Dr. Stewart’s revolutionary therapy rejuvenates the stem cells which are taken from a patient’s own blood soon after the heart attack (the study conducted included patients that would have suffered from heart attacks within the previous 30 days.) After cells have been extracted from the patient, they are then enhanced with extra copies of a gene, endothelial nitric oxide synthase, which is essential to blood function. The enhanced cells are then returned to the patient through an infusion, with the entire process taking approximately six days. Once the enhanced cells are returned to the patient, they begin to “stimulate heart repair, reduce scar tissue and restore the heart’s ability to pump blood efficiently – in other words “to help the heart fix itself,” Dr. Stewart comments.
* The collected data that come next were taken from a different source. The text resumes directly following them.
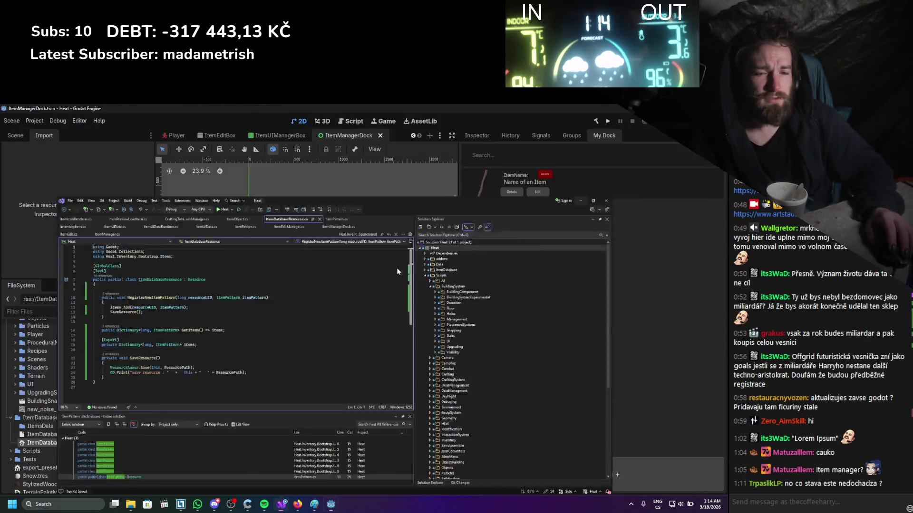
{"action": "left_click", "coordinate": [110, 436]}
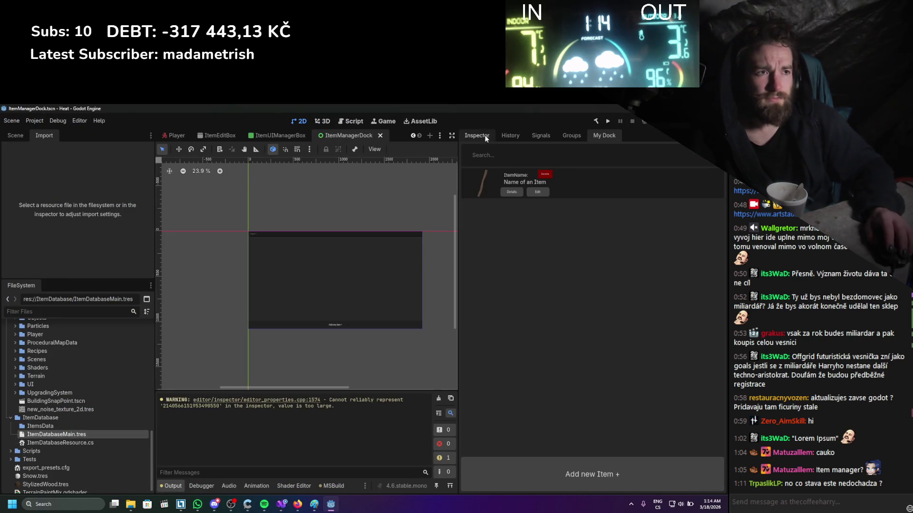
- Delete the entry from ItemDatabaseMain.tres's Items dictionary and save the resource
{"action": "left_click", "coordinate": [718, 215]}
{"action": "key", "text": "ctrl+s"}
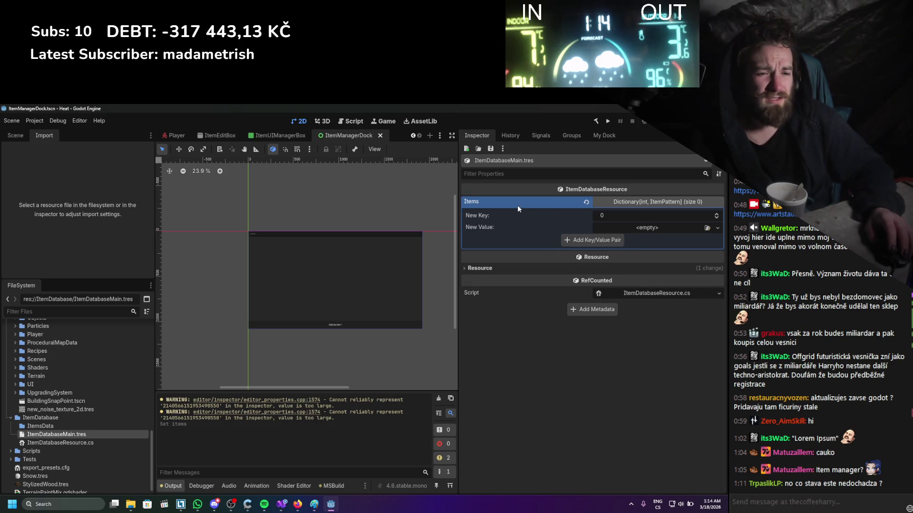
{"action": "left_click", "coordinate": [586, 204]}
{"action": "key", "text": "ctrl+s"}
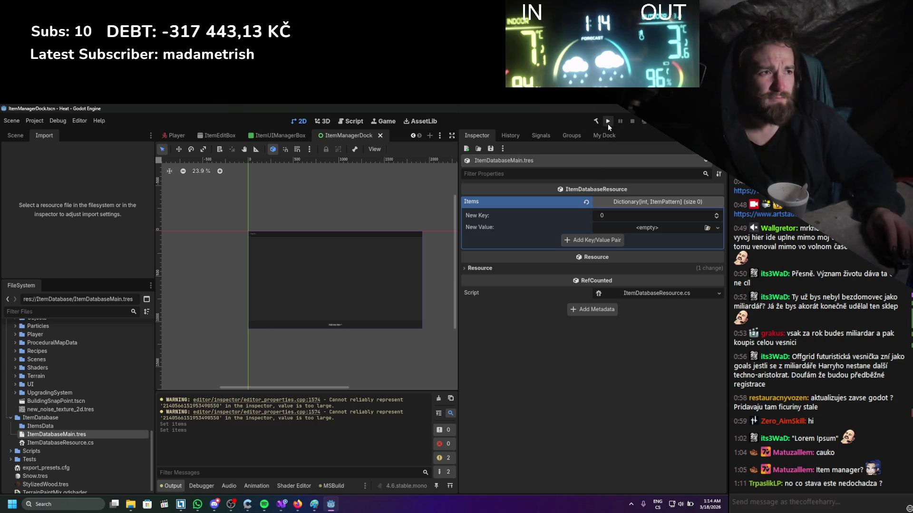
{"action": "left_click", "coordinate": [600, 136]}
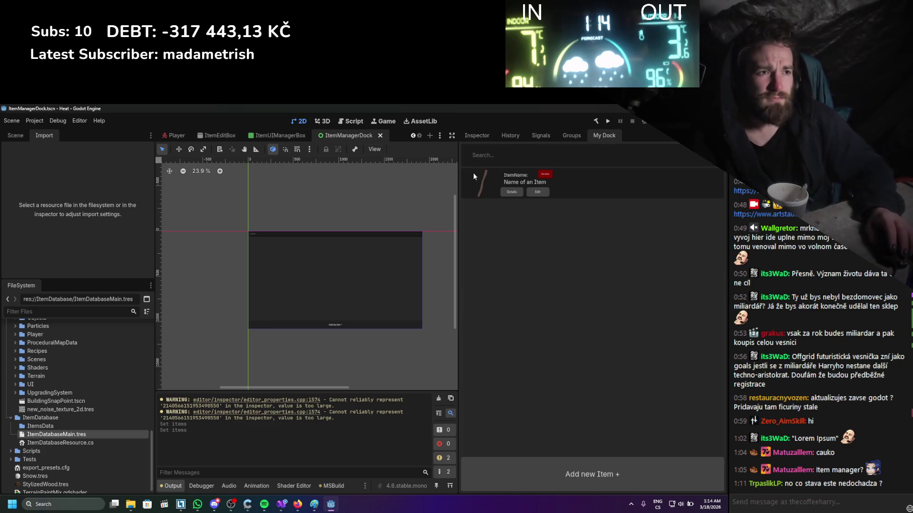
- Disable and re-enable the ItemManager plugin in Project Settings > Plugins
{"action": "left_click", "coordinate": [38, 121]}
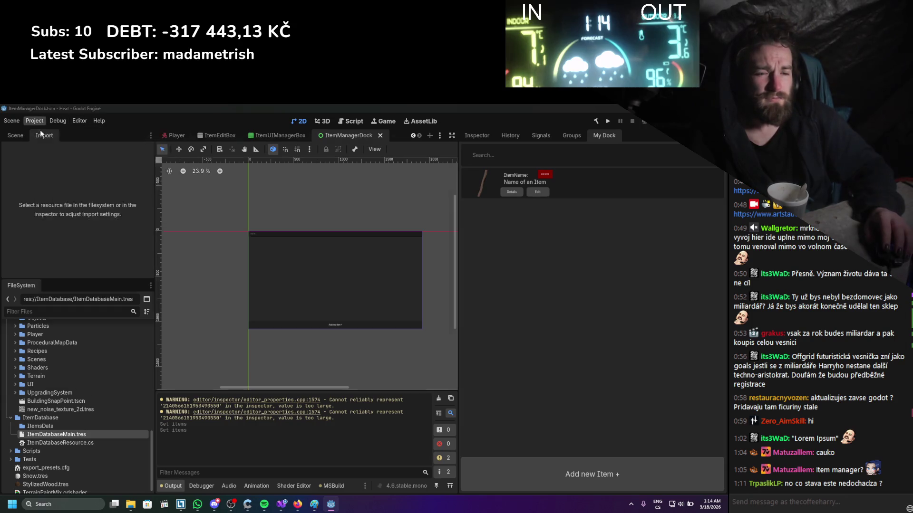
{"action": "left_click", "coordinate": [40, 130]}
{"action": "left_click", "coordinate": [39, 192]}
{"action": "left_click", "coordinate": [39, 192]}
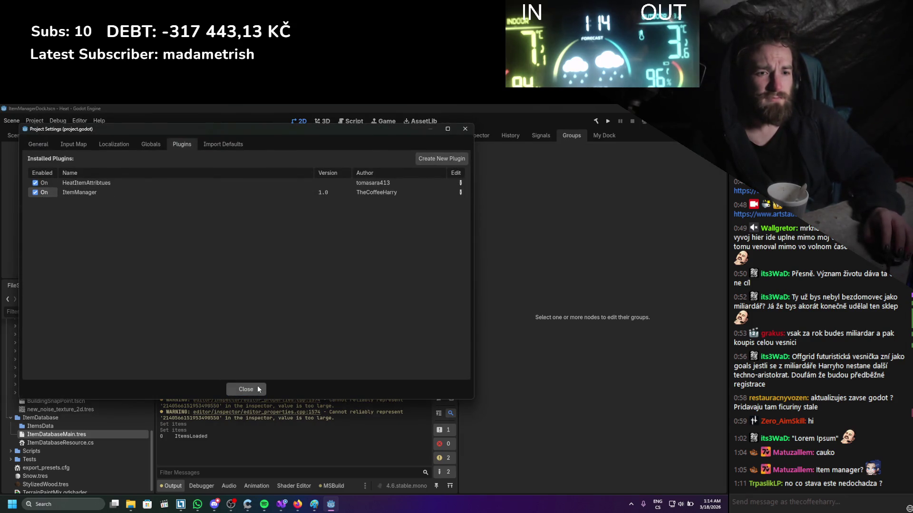
{"action": "left_click", "coordinate": [257, 389]}
- Add a new item in the item manager dock and open it for editing
{"action": "left_click", "coordinate": [606, 136]}
{"action": "left_click", "coordinate": [528, 473]}
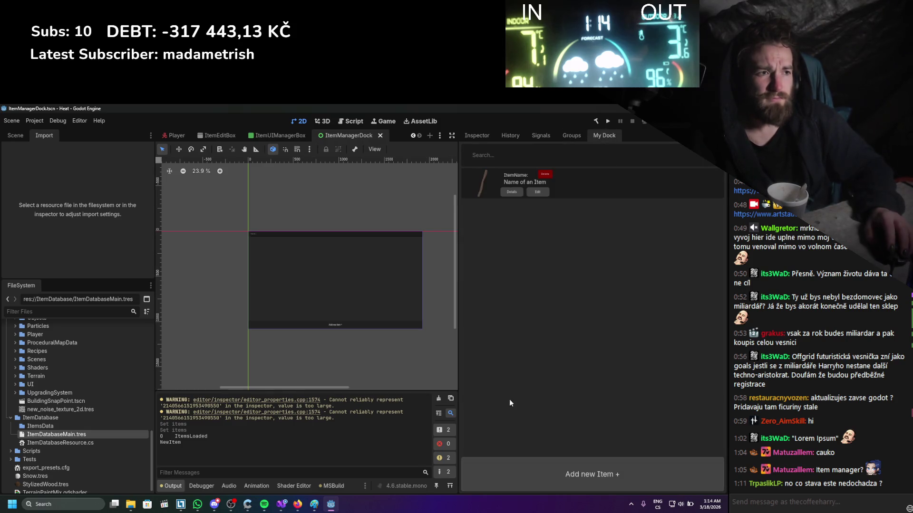
{"action": "left_click", "coordinate": [530, 192]}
Harriet Garrow, age 68 of Cornwall, Ontario suffered a heart attack in July 2013 and was the first patient to receive one of three treatments in the randomized double-blind trial. Neither trial participants nor researchers will know if they have received the genetically enhanced stem cells, non-enhanced stem cells or the placebo. Although Garrow does not know which treatment she received she has told reporters “I feel good. Not quite back to normal, but better than last week.”

The trial is in beginning stages and expects to last two years. Heart specialists are eagerly awaiting results and many experts believe that these groundbreaking results will not only re-shape treatments for heart disease but other diseases as well. With its infinite possibilities and success stories from around the world relating to stem cell therapies and regenerative medicine, there is no doubt that continued exploration and stem cell research will ultimately lead to medical discoveries that can allow people to live longer and healthier lives.